Away From The Things Of Man - Nature is the thing. If you’ve been here long you’ve noticed this as a theme reoccurring, the power and medicine of nature, and our jobs have absolutely cemented this as gospel. Of all the weddings in all the places, the theme that rises most often is this: Those in or around nature, are by far the happiest and at the most peace. With cities, with the din of urbanity, comes an inherent rise in blood pressure, in an overall weight that no matter how accustomed to it you might be, does come with a cost. Something happens when people step into the wilds of nature, even if those places are small and isolated within a bigger urban environment, something slows, something stretches out and breathes and settles into a level of relief that cannot come anywhere else, at least not that I have seen. We seek these places quiet literally all of the time, insisting on them when with couples, even if that means wandering into a jungle-buried Mayan pyramid in 100 degree heat and humidity. We seek, we go, we breathe, we capture magic. Remember this. Cities aren’t going anywhere, but dammit, we’re losing bits of pristine nature every single year. Go, before it’s too late. Go.

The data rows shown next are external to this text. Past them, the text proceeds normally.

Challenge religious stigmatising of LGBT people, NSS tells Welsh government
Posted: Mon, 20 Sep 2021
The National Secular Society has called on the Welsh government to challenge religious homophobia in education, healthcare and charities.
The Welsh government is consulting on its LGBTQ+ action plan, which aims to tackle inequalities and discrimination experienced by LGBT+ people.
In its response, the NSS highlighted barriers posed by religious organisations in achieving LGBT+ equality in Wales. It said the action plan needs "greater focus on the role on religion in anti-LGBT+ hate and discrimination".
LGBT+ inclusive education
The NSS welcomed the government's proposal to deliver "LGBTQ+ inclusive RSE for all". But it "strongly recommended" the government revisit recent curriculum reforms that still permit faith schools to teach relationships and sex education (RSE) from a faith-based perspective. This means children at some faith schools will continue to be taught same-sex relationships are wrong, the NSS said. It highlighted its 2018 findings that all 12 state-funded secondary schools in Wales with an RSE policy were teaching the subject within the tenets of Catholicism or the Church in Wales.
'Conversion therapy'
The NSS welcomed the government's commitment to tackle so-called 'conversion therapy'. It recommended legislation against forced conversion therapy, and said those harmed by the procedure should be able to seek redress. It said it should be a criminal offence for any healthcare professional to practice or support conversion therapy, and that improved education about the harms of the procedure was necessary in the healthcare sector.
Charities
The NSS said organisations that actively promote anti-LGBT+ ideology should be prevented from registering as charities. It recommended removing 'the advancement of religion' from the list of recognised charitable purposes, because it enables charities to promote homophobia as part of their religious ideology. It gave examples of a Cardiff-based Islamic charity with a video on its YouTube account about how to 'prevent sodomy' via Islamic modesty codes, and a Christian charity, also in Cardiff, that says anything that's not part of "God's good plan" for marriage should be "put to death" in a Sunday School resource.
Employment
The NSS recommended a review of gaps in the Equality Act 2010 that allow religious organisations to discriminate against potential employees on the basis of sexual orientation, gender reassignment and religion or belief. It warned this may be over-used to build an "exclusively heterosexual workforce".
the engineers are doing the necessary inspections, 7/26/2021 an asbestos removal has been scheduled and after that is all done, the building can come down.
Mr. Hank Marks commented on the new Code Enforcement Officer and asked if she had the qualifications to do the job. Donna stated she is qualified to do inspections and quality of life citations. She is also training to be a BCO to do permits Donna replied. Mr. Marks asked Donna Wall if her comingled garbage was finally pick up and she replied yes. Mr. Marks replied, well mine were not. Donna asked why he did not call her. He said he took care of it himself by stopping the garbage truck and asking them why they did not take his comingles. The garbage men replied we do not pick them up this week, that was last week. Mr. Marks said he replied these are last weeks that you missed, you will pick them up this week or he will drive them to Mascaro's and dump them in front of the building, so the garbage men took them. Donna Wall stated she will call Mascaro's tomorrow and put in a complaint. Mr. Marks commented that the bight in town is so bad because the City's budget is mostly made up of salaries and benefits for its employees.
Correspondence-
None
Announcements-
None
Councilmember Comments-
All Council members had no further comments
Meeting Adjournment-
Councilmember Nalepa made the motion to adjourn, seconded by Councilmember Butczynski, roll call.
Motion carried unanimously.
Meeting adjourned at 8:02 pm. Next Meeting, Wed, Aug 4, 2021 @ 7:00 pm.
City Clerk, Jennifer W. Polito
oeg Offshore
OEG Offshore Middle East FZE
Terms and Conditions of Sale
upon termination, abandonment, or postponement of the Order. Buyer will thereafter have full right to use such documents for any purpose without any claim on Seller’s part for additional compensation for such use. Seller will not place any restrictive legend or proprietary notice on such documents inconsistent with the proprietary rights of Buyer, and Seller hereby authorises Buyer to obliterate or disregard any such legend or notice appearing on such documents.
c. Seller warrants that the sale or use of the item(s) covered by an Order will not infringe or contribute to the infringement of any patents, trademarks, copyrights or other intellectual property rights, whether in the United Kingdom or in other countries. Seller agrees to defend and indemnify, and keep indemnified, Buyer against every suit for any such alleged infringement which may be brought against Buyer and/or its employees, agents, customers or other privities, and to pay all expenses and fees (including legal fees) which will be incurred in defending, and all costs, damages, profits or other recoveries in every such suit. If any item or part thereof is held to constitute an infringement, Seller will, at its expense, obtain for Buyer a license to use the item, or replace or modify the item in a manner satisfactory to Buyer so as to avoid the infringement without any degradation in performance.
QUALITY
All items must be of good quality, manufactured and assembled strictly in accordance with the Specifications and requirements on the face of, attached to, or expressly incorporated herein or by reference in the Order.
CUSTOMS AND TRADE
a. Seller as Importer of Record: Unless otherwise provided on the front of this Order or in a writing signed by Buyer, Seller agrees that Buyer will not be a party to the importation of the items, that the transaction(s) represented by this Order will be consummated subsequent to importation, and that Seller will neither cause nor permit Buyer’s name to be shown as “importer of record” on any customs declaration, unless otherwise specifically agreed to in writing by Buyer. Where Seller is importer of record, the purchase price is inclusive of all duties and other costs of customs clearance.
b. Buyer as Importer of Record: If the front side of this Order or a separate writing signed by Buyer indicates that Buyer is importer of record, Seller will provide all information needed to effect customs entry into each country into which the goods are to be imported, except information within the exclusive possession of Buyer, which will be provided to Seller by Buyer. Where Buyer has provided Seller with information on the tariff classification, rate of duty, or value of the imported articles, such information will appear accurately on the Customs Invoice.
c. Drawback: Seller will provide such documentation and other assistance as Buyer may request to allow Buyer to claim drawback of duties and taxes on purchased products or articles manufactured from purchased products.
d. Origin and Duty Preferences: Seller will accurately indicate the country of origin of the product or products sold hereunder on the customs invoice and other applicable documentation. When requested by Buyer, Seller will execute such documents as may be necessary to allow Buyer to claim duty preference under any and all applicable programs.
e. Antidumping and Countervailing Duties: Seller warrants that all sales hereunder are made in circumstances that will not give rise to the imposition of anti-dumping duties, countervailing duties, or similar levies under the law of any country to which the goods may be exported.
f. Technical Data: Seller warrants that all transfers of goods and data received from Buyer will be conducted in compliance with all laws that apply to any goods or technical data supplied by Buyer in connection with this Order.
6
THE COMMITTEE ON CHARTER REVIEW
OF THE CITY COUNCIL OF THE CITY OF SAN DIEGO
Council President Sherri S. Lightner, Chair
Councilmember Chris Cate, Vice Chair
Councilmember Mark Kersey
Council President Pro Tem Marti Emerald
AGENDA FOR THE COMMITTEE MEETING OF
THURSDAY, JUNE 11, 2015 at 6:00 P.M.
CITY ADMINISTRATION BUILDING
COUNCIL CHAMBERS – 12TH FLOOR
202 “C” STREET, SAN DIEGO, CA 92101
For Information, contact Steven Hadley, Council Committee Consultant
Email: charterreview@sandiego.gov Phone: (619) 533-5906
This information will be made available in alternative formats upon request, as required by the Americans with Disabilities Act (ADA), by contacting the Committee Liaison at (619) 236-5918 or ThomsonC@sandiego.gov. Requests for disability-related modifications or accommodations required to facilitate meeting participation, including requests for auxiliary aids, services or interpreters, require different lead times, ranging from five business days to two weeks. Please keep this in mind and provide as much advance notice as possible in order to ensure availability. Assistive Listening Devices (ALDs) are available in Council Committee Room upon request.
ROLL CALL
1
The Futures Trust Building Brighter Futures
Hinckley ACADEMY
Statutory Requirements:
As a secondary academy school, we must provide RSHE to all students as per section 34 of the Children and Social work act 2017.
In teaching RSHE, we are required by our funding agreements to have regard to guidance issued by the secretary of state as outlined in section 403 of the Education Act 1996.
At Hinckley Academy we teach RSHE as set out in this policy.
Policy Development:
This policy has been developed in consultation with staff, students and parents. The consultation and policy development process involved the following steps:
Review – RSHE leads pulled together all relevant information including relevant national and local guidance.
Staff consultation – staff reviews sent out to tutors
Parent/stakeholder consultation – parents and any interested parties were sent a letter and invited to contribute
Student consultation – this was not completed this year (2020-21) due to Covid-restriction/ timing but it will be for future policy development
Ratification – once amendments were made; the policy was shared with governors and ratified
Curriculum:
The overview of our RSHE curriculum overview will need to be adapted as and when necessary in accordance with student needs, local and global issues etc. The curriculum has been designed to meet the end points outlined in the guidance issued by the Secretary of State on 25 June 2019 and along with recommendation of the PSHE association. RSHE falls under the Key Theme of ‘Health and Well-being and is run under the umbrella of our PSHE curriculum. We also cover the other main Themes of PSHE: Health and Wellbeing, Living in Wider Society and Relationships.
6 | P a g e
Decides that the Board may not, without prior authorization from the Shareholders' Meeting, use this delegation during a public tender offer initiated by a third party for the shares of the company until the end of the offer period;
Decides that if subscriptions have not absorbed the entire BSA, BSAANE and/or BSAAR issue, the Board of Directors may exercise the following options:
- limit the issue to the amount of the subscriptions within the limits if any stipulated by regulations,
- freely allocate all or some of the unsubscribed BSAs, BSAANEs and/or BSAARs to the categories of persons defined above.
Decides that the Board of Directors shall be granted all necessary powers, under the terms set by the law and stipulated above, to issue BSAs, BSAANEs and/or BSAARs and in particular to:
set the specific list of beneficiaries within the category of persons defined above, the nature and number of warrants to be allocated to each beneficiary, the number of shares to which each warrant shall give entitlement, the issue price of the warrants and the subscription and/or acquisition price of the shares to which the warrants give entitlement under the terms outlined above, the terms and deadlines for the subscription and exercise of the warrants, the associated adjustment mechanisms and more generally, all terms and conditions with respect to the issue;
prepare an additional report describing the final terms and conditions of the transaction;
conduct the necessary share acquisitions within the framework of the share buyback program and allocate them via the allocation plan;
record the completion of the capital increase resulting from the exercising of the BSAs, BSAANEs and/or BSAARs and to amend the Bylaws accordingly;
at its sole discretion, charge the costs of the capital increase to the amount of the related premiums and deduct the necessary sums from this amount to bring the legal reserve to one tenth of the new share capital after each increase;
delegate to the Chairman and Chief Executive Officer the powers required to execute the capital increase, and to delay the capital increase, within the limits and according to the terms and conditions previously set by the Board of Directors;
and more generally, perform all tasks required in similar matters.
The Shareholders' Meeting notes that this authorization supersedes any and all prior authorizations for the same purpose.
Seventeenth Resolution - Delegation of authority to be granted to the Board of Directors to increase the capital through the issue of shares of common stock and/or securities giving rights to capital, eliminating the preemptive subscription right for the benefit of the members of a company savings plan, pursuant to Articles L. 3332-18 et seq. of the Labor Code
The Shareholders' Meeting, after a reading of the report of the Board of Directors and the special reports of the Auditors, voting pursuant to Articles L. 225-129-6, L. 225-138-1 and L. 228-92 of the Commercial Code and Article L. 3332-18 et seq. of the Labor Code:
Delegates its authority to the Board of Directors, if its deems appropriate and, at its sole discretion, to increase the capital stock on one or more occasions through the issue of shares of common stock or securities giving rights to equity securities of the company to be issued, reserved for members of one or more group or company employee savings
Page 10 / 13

I love our job, though often feel too old to still be doing it. I know I’ll be doing it as long as I possibly can and as long as people like you wonderful folks keep hiring me. I’ll probably be the old man in the corner with the old lady with silver hair (hell, her hair is ALREADY silver, oh no) holding a heavy camera and limping around with a cane on a wild coast of Ireland, smiling though exhausted. Who knows, but I do know one thing for sure, I’ll learn even more lessons, I’ll absorb even more bits of wisdom from the time I spend with the people that trust us to capture their day.
I’ll count myself lucky, all the while. What a job I do, what a strange and wonderful job. Now, spread the news and help get us to where you are, wherever that may be, so we can hang out.
We aim at the love,
watch as it unfolds itself.
We steal the seconds.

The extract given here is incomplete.